Name That Trade – $SNSS – Wee Pharma

by Dan February 13, 2014 3:12 pm • Commentary

I am going to do a couple things we rarely do at RiskReversal, take a request for a strategy, and detail options strategies on a small cap speculative biotech stock.  On Friday a friend from the business tweeted the following at me:

David’s firm Cowen is widely considered to be one of the best on the Street when it comes to Biotech stocks, and while I will be admit that I know less than nothing about the fundamentals of the stock, I was intrigued to look at a way to play with options in place of just owning the stock.

First things first, SNSS has a tiny market cap of only $250 million with about 10% of it in cash, net of debt.  As is the case with most small biotech companies before they get their big approval for their white whale drug, they lose a lot of money, 91 cents a share in 2012, expected to be a 72 cents loss in 2013 and .60 loss this year.  Sales, well there not a ton, a little over $7 million in 2013 and expected a big ramp to almost $21 million in 2014 (again I have no idea why the jump).

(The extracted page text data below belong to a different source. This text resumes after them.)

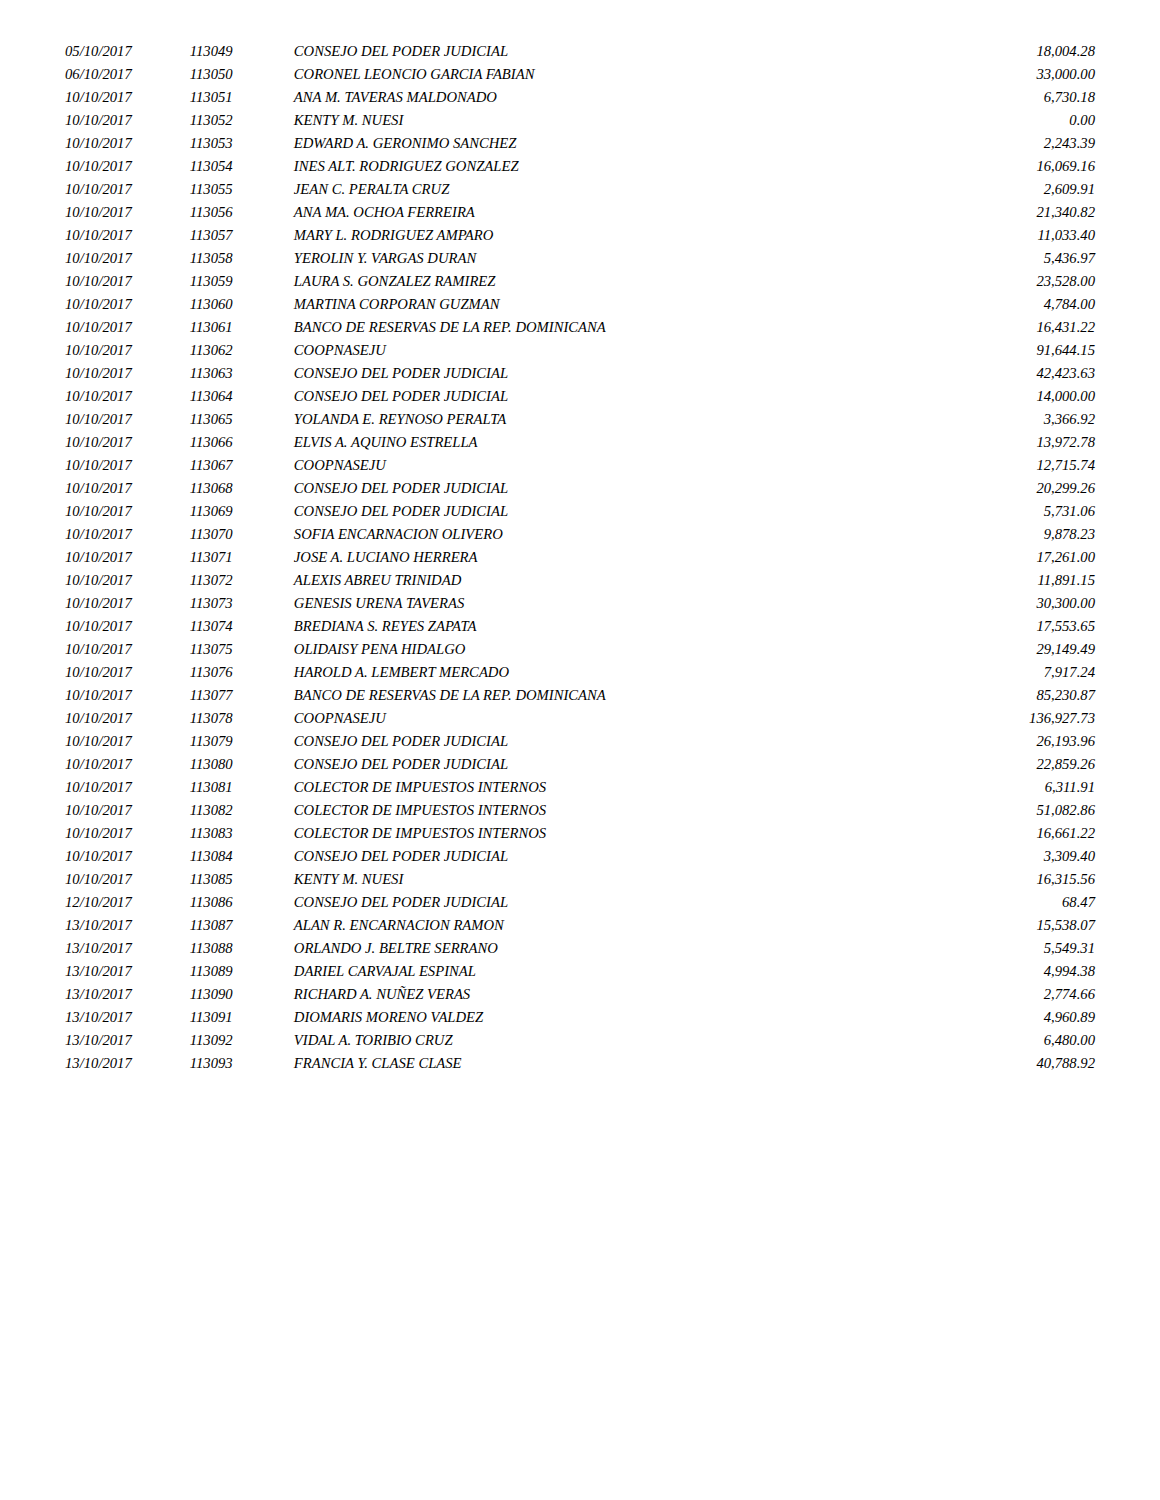| 05/10/2017 | 113049 | CONSEJO DEL PODER JUDICIAL | 18,004.28 |
| 06/10/2017 | 113050 | CORONEL LEONCIO GARCIA FABIAN | 33,000.00 |
| 10/10/2017 | 113051 | ANA M. TAVERAS MALDONADO | 6,730.18 |
| 10/10/2017 | 113052 | KENTY M. NUESI | 0.00 |
| 10/10/2017 | 113053 | EDWARD A. GERONIMO SANCHEZ | 2,243.39 |
| 10/10/2017 | 113054 | INES ALT. RODRIGUEZ GONZALEZ | 16,069.16 |
| 10/10/2017 | 113055 | JEAN C. PERALTA CRUZ | 2,609.91 |
| 10/10/2017 | 113056 | ANA MA. OCHOA FERREIRA | 21,340.82 |
| 10/10/2017 | 113057 | MARY L. RODRIGUEZ AMPARO | 11,033.40 |
| 10/10/2017 | 113058 | YEROLIN Y. VARGAS DURAN | 5,436.97 |
| 10/10/2017 | 113059 | LAURA S. GONZALEZ RAMIREZ | 23,528.00 |
| 10/10/2017 | 113060 | MARTINA CORPORAN GUZMAN | 4,784.00 |
| 10/10/2017 | 113061 | BANCO DE RESERVAS DE LA REP. DOMINICANA | 16,431.22 |
| 10/10/2017 | 113062 | COOPNASEJU | 91,644.15 |
| 10/10/2017 | 113063 | CONSEJO DEL PODER JUDICIAL | 42,423.63 |
| 10/10/2017 | 113064 | CONSEJO DEL PODER JUDICIAL | 14,000.00 |
| 10/10/2017 | 113065 | YOLANDA E. REYNOSO PERALTA | 3,366.92 |
| 10/10/2017 | 113066 | ELVIS A. AQUINO ESTRELLA | 13,972.78 |
| 10/10/2017 | 113067 | COOPNASEJU | 12,715.74 |
| 10/10/2017 | 113068 | CONSEJO DEL PODER JUDICIAL | 20,299.26 |
| 10/10/2017 | 113069 | CONSEJO DEL PODER JUDICIAL | 5,731.06 |
| 10/10/2017 | 113070 | SOFIA ENCARNACION OLIVERO | 9,878.23 |
| 10/10/2017 | 113071 | JOSE A. LUCIANO HERRERA | 17,261.00 |
| 10/10/2017 | 113072 | ALEXIS ABREU TRINIDAD | 11,891.15 |
| 10/10/2017 | 113073 | GENESIS URENA TAVERAS | 30,300.00 |
| 10/10/2017 | 113074 | BREDIANA S. REYES ZAPATA | 17,553.65 |
| 10/10/2017 | 113075 | OLIDAISY PENA HIDALGO | 29,149.49 |
| 10/10/2017 | 113076 | HAROLD A. LEMBERT MERCADO | 7,917.24 |
| 10/10/2017 | 113077 | BANCO DE RESERVAS DE LA REP. DOMINICANA | 85,230.87 |
| 10/10/2017 | 113078 | COOPNASEJU | 136,927.73 |
| 10/10/2017 | 113079 | CONSEJO DEL PODER JUDICIAL | 26,193.96 |
| 10/10/2017 | 113080 | CONSEJO DEL PODER JUDICIAL | 22,859.26 |
| 10/10/2017 | 113081 | COLECTOR DE IMPUESTOS INTERNOS | 6,311.91 |
| 10/10/2017 | 113082 | COLECTOR DE IMPUESTOS INTERNOS | 51,082.86 |
| 10/10/2017 | 113083 | COLECTOR DE IMPUESTOS INTERNOS | 16,661.22 |
| 10/10/2017 | 113084 | CONSEJO DEL PODER JUDICIAL | 3,309.40 |
| 10/10/2017 | 113085 | KENTY M. NUESI | 16,315.56 |
| 12/10/2017 | 113086 | CONSEJO DEL PODER JUDICIAL | 68.47 |
| 13/10/2017 | 113087 | ALAN R. ENCARNACION RAMON | 15,538.07 |
| 13/10/2017 | 113088 | ORLANDO J. BELTRE SERRANO | 5,549.31 |
| 13/10/2017 | 113089 | DARIEL CARVAJAL ESPINAL | 4,994.38 |
| 13/10/2017 | 113090 | RICHARD A. NUÑEZ VERAS | 2,774.66 |
| 13/10/2017 | 113091 | DIOMARIS MORENO VALDEZ | 4,960.89 |
| 13/10/2017 | 113092 | VIDAL A. TORIBIO CRUZ | 6,480.00 |
| 13/10/2017 | 113093 | FRANCIA Y. CLASE CLASE | 40,788.92 |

The largest holder is Fidelity with an 11% stake, and that’s a good thing. Short interest sits at about 14% of the float.

I would suggest that the technicals in a name like this don’t matter a whole heck of lot. You are stopped at zero and there is plenty of room to the upside.  But let’s take a little peak at the 5 year chart.  The stock spent all of last year above $4. That’s a pretty nice consolidation, with the obvious level of disaster support being above $2, where it spent a lot of time in and around mid 2010 to early 2012.  On the upside the high from April 2010 at about $7.50 could be a good near term target.

SNSS 5 year chart from Bloomberg
SNSS 5 year chart from Bloomberg

So if you were to buy the stock because you thought whatever data on whatever drug is due in Q3, you probably have risk to about 50% of where the stock is here, and the worst case down to about $1 which is basically their cash level.

Which leads us to looking if there is anyway to structure a trade that offers a superior risk reward. First let’s look at implied vol (IV), which as you would expect for a low single digit stock and money losing biotech is extremely high with 30 day at the  money IV in the 90s.  The 1 year chart below of the 30 day at the money IV shows it reaching highs.

SNSS 30 day at the money IV from Bloomberg
SNSS 30 day at the money IV from Bloomberg

Taking a look at the open interest in the name, it is clear that traders are driving up the price of upside calls with almost 22k of the open interest in calls and only 2700 in puts with the single largest lines of open interest:

– 6100 July 7.5 calls

-4800 July 5 calls

-2900 July 7.5 calls

-2800 July 10 calls

-2200 April 5 calls

You get the point. The asymmetric nature of the a stock like this has caused traders to prefer upside bets to downside ones, driving up the price of options, BUT there is one anomaly in the very few strikes that are listed in the stock that could present traders who are willing to be naked short puts an interesting play to the upside.

So if I were inclined to play long (which I am not, I know NOTHING about the company) here is the trade that would be very interesting to me.

VERY HYPOTHETICAL TRADE:  SNSS ($4.74) Buy Oct 2.50 – 5 /7.50 Call Spread Risk Reversal for a .40 Credit

-Sell 1 Oct 2.50 Put at .90

-Buy 1 Oct 5 Call for 2.50

-Sell 1 Oct 7.50 Call at 2.00

Receive .40  Credit for the Package

Break-Even on October Expiration:

Profits: between 2.50 and 5 receive .40 credit for the structure, or about 8.5% of the underlying stock price.  Between 5 and 7.50 make up to 2.50 of the call spread plus the .40 credit.  Max gain of 2.90 stock above 7.50, the full width of the call spread plus the credit received from the put sale.  The best case scenario would result in a 60% gain of the current stock price, with the risk being:

Losses:  Worst case stock is 2.50 or below and you are put the stock at that level, but you have received the .40 credit, so you have effectively bought it at 2.10, or down 55% from current levels.

Rationale:  While you would be giving away a good bit of the potential asymmetry of such a trade, this structure offers a much higher probability of success with in the money profit potential.